Replaced $40/month in AI API subscriptions with self-hosted Ollama + n8n

quickbitesdev@discuss.tchncs.de · 1 month ago

Replaced $40/month in AI API subscriptions with self-hosted Ollama + n8n

TheMightyCat@ani.social · edit-2 1 month ago

Depending what OP was using before but going from something like GPT5.2 to LLama 3 8B will be a massive difference (Although OP says to use it only for basic tasks so that does offset it)

LLama 3 already being a very old model doesn’t help either

I run Qwen3.5-35B-A3B-AWQ-4bit which while leagues ahead of LLama 3 8B still is a very noticeable difference.

This is not to say open source is bad, if one had the resources to run something like Qwen3.5-397B-A17B it would also be up there.

Valmond@lemmy.dbzer0.com · 1 month ago

What kind of hardware do you need to run those models?

TheMightyCat@ani.social · edit-2 1 month ago

I’m running 2x4090, the 35B fits very comfortable in that.

For large models like the 397B without a ton of money there are several ways, ive seen posts of people using arrays of used 3090s with good results.

The other option is CPU inference although with current RAM prices that is less cost effective.

I was looking at maybe an array of Milk-V JUPITER2 since vllm added riscv support which could be very cost effective.

Jakeroxs@sh.itjust.works · 1 month ago

Depends on how much quantization, but still fairly beefy, couldn’t run it on my homelab with a 3080ti for example.

I generally use smaller 8-12b models and they’re alright depending on the task.

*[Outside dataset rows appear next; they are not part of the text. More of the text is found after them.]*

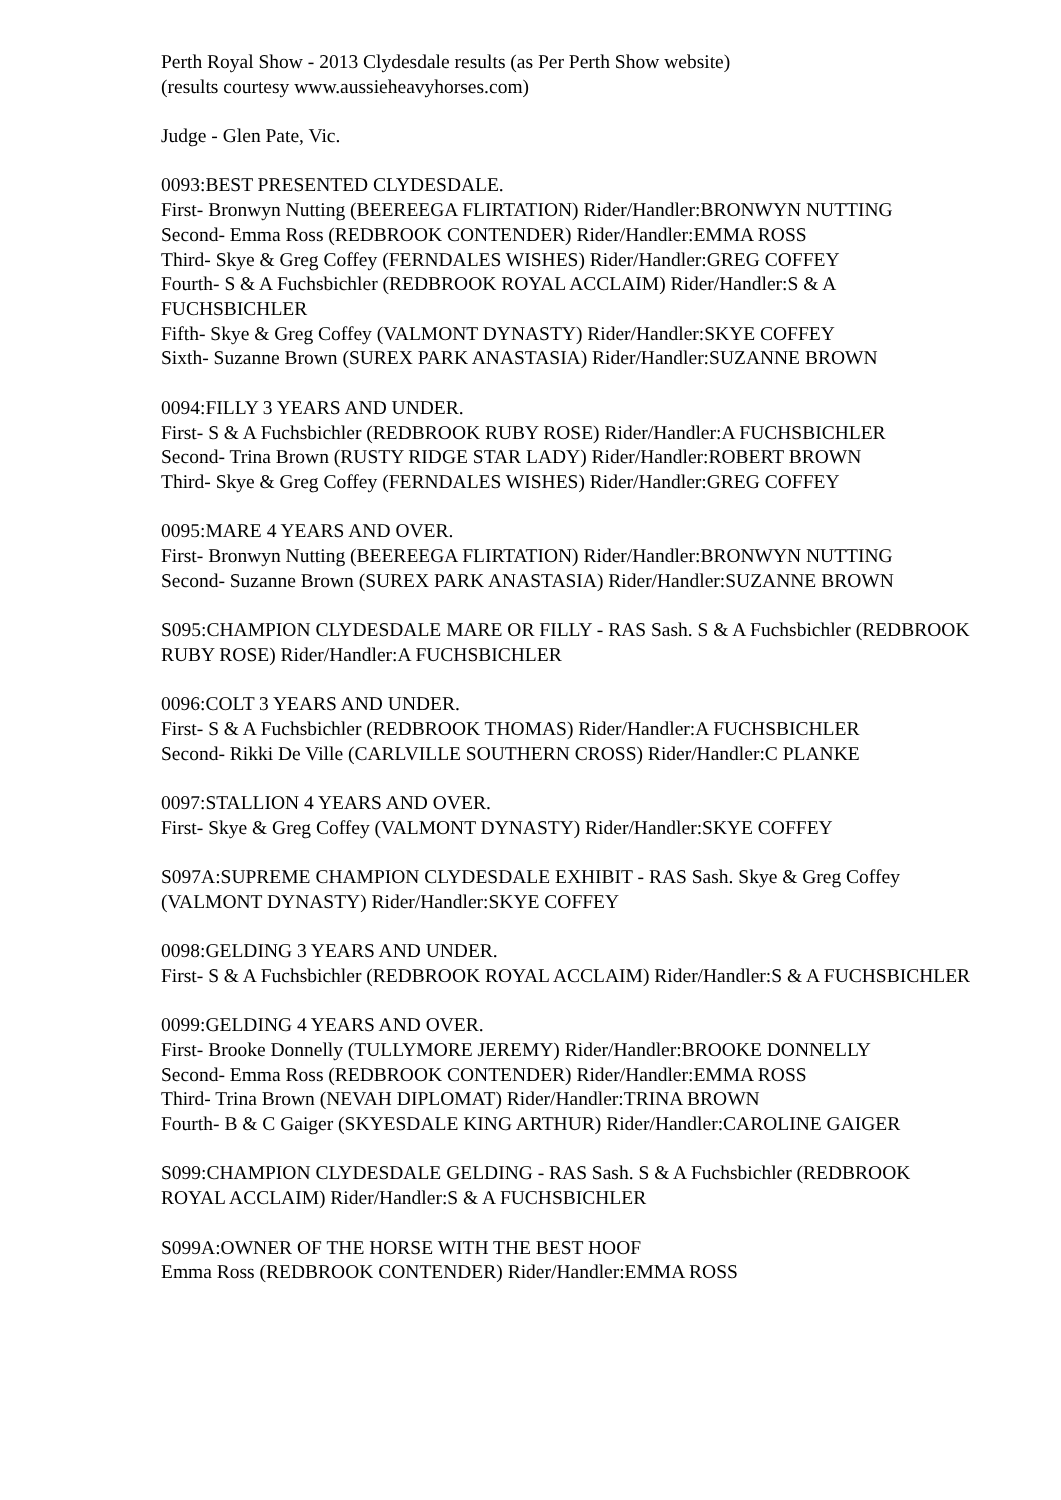Perth Royal Show - 2013 Clydesdale results (as Per Perth Show website)
(results courtesy www.aussieheavyhorses.com)
Judge - Glen Pate, Vic.
0093:BEST PRESENTED CLYDESDALE.
First- Bronwyn Nutting (BEEREEGA FLIRTATION) Rider/Handler:BRONWYN NUTTING
Second- Emma Ross (REDBROOK CONTENDER) Rider/Handler:EMMA ROSS
Third- Skye & Greg Coffey (FERNDALES WISHES) Rider/Handler:GREG COFFEY
Fourth- S & A Fuchsbichler (REDBROOK ROYAL ACCLAIM) Rider/Handler:S & A FUCHSBICHLER
Fifth- Skye & Greg Coffey (VALMONT DYNASTY) Rider/Handler:SKYE COFFEY
Sixth- Suzanne Brown (SUREX PARK ANASTASIA) Rider/Handler:SUZANNE BROWN
0094:FILLY 3 YEARS AND UNDER.
First- S & A Fuchsbichler (REDBROOK RUBY ROSE) Rider/Handler:A FUCHSBICHLER
Second- Trina Brown (RUSTY RIDGE STAR LADY) Rider/Handler:ROBERT BROWN
Third- Skye & Greg Coffey (FERNDALES WISHES) Rider/Handler:GREG COFFEY
0095:MARE 4 YEARS AND OVER.
First- Bronwyn Nutting (BEEREEGA FLIRTATION) Rider/Handler:BRONWYN NUTTING
Second- Suzanne Brown (SUREX PARK ANASTASIA) Rider/Handler:SUZANNE BROWN
S095:CHAMPION CLYDESDALE MARE OR FILLY - RAS Sash. S & A Fuchsbichler (REDBROOK RUBY ROSE) Rider/Handler:A FUCHSBICHLER
0096:COLT 3 YEARS AND UNDER.
First- S & A Fuchsbichler (REDBROOK THOMAS) Rider/Handler:A FUCHSBICHLER
Second- Rikki De Ville (CARLVILLE SOUTHERN CROSS) Rider/Handler:C PLANKE
0097:STALLION 4 YEARS AND OVER.
First- Skye & Greg Coffey (VALMONT DYNASTY) Rider/Handler:SKYE COFFEY
S097A:SUPREME CHAMPION CLYDESDALE EXHIBIT - RAS Sash. Skye & Greg Coffey (VALMONT DYNASTY) Rider/Handler:SKYE COFFEY
0098:GELDING 3 YEARS AND UNDER.
First- S & A Fuchsbichler (REDBROOK ROYAL ACCLAIM) Rider/Handler:S & A FUCHSBICHLER
0099:GELDING 4 YEARS AND OVER.
First- Brooke Donnelly (TULLYMORE JEREMY) Rider/Handler:BROOKE DONNELLY
Second- Emma Ross (REDBROOK CONTENDER) Rider/Handler:EMMA ROSS
Third- Trina Brown (NEVAH DIPLOMAT) Rider/Handler:TRINA BROWN
Fourth- B & C Gaiger (SKYESDALE KING ARTHUR) Rider/Handler:CAROLINE GAIGER
S099:CHAMPION CLYDESDALE GELDING - RAS Sash. S & A Fuchsbichler (REDBROOK ROYAL ACCLAIM) Rider/Handler:S & A FUCHSBICHLER
S099A:OWNER OF THE HORSE WITH THE BEST HOOF
Emma Ross (REDBROOK CONTENDER) Rider/Handler:EMMA ROSS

suicidaleggroll@lemmy.world · edit-2 1 month ago

In general, you take the model size in billions of parameters (eg: 397B), divide it by 2 and add a bit for overhead, and that’s how much RAM/VRAM it takes to run it at a “normal” quantization level. For Qwen3.5-397B, that’s about 220 GB. Ideally that would be all VRAM for speed, but you can offload some or all of that to normal RAM on the CPU, you’ll just take a speed hit.

So for something like Qwen3.5-397B, it takes a pretty serious system, especially if you’re trying to do it all in VRAM.